During auspicious times, nectar collects like moist dew and drips down. There are many crevice-like holes through which one can test one’s positive or negative karma to see whether one is headed for a birth in the lower realms or to the higher realms and the path of liberation.
Below this holy place is a cave whose entrance faces to the southwest. The mouth of the cave is not so big, but once inside it opens up and is very wide and spacious, with enough room to fit a hundred people. There are many symbols of the body, speech and mind of the enlightened ones as well as hand and foot imprints, a white conch and many other self-arisen things.
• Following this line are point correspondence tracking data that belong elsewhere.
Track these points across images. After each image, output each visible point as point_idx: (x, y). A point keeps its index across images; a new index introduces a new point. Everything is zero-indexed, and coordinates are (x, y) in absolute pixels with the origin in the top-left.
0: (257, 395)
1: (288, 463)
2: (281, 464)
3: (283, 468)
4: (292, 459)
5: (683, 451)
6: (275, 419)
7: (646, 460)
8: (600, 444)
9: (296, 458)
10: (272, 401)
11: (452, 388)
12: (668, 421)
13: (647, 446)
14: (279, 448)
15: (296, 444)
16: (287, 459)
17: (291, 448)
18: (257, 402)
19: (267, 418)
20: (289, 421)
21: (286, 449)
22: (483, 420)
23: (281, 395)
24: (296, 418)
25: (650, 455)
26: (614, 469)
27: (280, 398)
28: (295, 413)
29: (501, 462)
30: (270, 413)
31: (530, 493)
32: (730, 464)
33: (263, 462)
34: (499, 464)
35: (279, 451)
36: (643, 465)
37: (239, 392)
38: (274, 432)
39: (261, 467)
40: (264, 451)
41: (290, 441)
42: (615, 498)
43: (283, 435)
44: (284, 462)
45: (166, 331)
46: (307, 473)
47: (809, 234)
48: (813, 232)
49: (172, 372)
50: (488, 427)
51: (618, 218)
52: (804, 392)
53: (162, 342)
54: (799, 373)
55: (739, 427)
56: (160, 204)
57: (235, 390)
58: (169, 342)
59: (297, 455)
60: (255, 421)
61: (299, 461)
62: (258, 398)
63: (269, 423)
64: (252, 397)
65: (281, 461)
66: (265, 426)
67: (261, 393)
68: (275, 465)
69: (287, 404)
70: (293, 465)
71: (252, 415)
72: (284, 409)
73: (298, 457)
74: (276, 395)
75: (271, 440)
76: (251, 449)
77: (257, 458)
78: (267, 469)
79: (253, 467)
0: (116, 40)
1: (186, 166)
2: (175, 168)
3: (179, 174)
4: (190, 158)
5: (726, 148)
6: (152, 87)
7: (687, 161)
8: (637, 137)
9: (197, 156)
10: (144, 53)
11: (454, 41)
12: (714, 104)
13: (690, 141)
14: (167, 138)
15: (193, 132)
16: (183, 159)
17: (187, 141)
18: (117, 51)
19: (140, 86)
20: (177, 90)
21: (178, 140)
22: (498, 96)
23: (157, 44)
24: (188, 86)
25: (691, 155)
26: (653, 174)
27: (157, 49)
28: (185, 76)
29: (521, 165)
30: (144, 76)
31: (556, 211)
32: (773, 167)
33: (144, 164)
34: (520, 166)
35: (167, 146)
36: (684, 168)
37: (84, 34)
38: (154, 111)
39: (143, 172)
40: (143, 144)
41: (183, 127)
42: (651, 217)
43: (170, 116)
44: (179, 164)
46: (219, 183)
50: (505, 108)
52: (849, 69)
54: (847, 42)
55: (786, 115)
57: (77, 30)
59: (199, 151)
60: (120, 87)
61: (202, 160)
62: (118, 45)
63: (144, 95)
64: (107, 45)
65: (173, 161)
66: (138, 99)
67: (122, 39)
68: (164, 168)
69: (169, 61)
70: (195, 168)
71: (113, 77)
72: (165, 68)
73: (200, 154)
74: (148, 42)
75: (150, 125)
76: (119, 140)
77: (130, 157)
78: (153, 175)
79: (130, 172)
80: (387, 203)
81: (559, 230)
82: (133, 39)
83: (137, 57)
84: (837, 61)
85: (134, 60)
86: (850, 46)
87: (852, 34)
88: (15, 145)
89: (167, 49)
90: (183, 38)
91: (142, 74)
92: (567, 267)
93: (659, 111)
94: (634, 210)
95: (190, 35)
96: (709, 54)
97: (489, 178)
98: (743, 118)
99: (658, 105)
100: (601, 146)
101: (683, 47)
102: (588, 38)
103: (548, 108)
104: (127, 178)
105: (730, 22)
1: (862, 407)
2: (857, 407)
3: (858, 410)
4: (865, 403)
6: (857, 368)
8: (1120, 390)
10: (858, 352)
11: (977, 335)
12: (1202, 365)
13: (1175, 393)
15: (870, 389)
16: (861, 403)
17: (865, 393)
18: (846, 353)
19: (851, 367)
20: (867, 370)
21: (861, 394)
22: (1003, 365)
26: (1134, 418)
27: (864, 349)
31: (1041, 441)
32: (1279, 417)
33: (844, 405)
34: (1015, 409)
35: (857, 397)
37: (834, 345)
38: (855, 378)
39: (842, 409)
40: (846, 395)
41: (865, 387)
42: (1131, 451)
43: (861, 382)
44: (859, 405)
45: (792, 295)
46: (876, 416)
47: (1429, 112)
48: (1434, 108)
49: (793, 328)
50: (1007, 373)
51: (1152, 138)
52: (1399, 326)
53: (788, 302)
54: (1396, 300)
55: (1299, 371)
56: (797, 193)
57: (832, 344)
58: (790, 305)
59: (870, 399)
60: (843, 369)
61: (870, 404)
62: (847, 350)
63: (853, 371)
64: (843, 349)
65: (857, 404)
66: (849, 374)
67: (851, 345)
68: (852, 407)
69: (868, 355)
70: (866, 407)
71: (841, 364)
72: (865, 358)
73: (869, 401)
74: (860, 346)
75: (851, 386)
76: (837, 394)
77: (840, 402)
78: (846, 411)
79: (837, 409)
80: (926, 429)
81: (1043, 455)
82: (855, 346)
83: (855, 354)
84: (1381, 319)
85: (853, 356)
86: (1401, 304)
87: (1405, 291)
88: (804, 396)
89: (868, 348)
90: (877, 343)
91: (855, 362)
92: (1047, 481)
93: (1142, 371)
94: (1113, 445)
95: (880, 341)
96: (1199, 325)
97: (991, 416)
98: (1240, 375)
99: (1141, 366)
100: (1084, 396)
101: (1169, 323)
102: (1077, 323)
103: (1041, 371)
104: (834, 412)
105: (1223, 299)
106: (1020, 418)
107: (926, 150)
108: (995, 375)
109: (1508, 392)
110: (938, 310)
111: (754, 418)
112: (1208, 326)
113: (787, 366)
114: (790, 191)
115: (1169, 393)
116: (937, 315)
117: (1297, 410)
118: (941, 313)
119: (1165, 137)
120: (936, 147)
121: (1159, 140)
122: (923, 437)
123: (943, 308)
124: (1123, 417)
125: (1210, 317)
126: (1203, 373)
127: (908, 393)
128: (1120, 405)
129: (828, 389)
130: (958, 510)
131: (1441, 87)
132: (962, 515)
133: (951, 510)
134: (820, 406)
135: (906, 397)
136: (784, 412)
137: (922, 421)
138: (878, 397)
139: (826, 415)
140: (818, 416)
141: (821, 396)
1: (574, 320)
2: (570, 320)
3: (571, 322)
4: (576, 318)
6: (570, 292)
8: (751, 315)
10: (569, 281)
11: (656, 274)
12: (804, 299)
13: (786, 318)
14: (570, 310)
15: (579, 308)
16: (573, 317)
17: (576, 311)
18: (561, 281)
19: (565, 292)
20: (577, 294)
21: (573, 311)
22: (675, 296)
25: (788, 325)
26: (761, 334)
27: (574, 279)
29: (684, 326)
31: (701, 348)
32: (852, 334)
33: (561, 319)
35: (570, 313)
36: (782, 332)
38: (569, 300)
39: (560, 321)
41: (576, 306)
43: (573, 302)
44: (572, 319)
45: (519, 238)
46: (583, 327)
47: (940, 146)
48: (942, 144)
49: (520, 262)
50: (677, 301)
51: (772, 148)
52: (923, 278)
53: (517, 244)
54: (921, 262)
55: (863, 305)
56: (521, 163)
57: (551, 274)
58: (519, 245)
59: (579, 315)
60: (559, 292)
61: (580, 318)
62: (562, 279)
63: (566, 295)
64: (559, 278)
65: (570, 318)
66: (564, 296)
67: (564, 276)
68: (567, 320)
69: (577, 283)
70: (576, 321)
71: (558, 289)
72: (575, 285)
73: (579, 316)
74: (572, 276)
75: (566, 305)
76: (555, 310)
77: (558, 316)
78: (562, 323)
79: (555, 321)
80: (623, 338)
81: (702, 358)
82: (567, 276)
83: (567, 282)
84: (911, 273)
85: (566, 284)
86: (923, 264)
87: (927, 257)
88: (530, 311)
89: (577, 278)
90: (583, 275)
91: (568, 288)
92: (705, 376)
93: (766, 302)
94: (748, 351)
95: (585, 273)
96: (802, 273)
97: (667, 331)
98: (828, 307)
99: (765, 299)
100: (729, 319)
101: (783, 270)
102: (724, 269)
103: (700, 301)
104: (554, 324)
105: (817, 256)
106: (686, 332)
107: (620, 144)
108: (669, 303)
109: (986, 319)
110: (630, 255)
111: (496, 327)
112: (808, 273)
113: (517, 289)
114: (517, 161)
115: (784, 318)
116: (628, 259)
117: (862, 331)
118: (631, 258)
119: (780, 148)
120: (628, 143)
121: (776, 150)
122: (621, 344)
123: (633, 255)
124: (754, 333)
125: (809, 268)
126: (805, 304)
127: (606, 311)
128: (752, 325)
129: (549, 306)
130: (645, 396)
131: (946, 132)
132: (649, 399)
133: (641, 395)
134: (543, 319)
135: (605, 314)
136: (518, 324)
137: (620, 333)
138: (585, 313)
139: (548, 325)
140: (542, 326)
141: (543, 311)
When those of fortunate karma arrive there, dew-like nectar seeps out. Straight above, unobstructed, is a high vaulted skylight, making it renowned as a training place for the practice of transferring one’s consciousness to a Pureland.
In the spacious expanse of the main cave are hosts of bats who you can’t see but who ceaselessly make the sound of the mantra of long life (one hears the sounds of tsey and bhrum).
For all tantric practitioners who have entered the path, it is a very good place for the practice of visualizing a luminous wheel of deities and mantras.
This text, which mentions only a drop from the ocean of good qualities of this holy place, was composed with the thought of benefitting others. Like a wish-fulfilling gem or an excellent vase, may it unfailingly bring all our wishes to fruition.
Having been introduced to this sacred place, it is certain that we Dharma brothers and sisters who follow Guru Padmasambhava will accumulate merit and purify obscurations by engaging in the recitation of mantras, the offering of tormas, the performing of fire ceremonies and especially the practices of longevity here.
By the merit of composing this,
May all beings under the sky be saved from untimely death and present obstacles
And ultimately, having attained the level of the protector Amitayus,
Lead all beings to that state.
By the blessing power of truth
And the wondrous compassion of the buddhas and bodhisattvas,
Removing all harmful and disadvantageous circumstances without exception,
May we reside in continuous glory
And may each day and night be auspicious.
My daughter Saraswasti Devi, bestowing offerings of a stainless scarf and writing paper, requested me to write a praise of this holy place. Therefore, I, the old vagabond father Sangye Dorje, wrote this in the Fire Tiger Year on an excellent day of the tenth month, between sessions, at the supreme holy place of Maratika, which puts an end to death. SHUBHAM.